It was established in 1701 on the territory of the former duchy of Mecklenburg-Güstrow. The Güstrow branch of the House of Mecklenburg had become extinct with the death of Duke Gustav Adolph in 1695, whereupon his heritage was claimed by his cousin Duke Frederick William of Mecklenburg-Schwerin. He had however to cope with the demands of his uncle Adolphus Frederick, husband of Mary of Mecklenburg-Güstrow, the daughter of predeceased Duke Gustav Adolphus. After a long and tough inheritance conflict, the emissaries of the Lower Saxon Circle on March 8, 1701 negotiated a compromise, whereafter Adolphus Frederick received the territory of Mecklenburg-Strelitz as a duchy in its own right. Both continued to call themselves "Dukes of Mecklenburg", while Duke Adolphus Frederick took his residence at Strelitz.

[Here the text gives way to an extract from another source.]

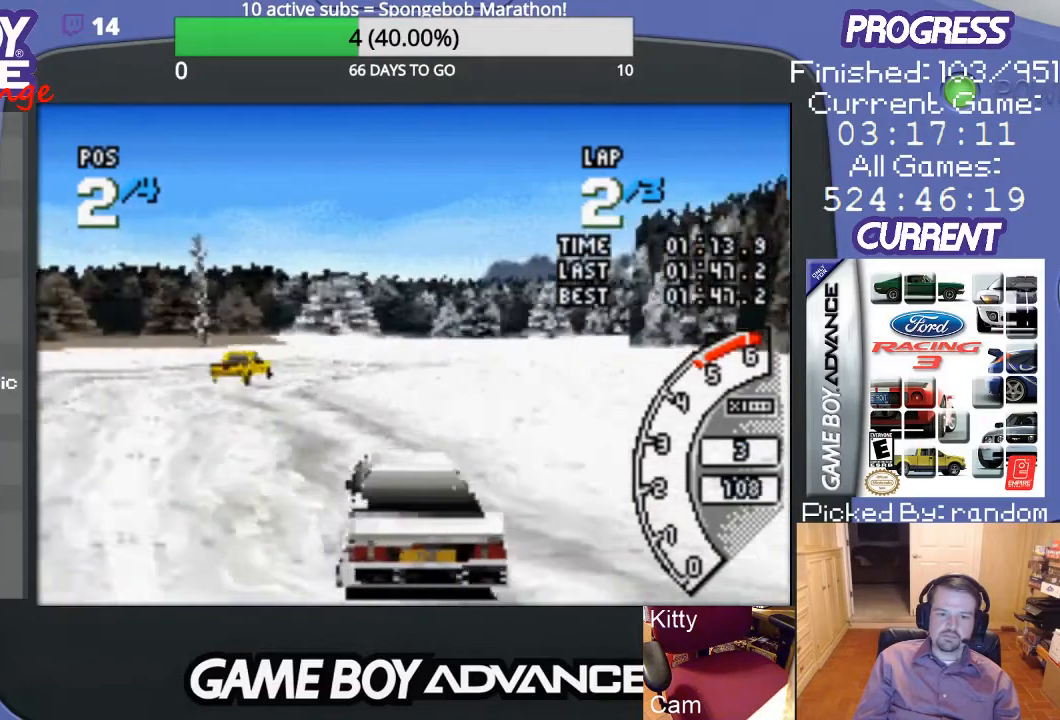
{"buttons": ["A", "DPAD_RIGHT"], "events": [[267, "DPAD_LEFT", "up"], [467, "DPAD_RIGHT", "down"]]}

The Strelitz duchy remained one of the most backward regions of the Empire, nevertheless its princesses achieved prominent marriages: In 1761 Charlotte of Mecklenburg-Strelitz, sister of Duke Adolphus Frederick IV, by marrying King George III became queen consort of Great Britain. In 1793 her niece Louise of Mecklenburg-Strelitz, daughter of Duke Charles II married Frederick William III of Hohenzollern and in 1797 became queen consort of Prussia.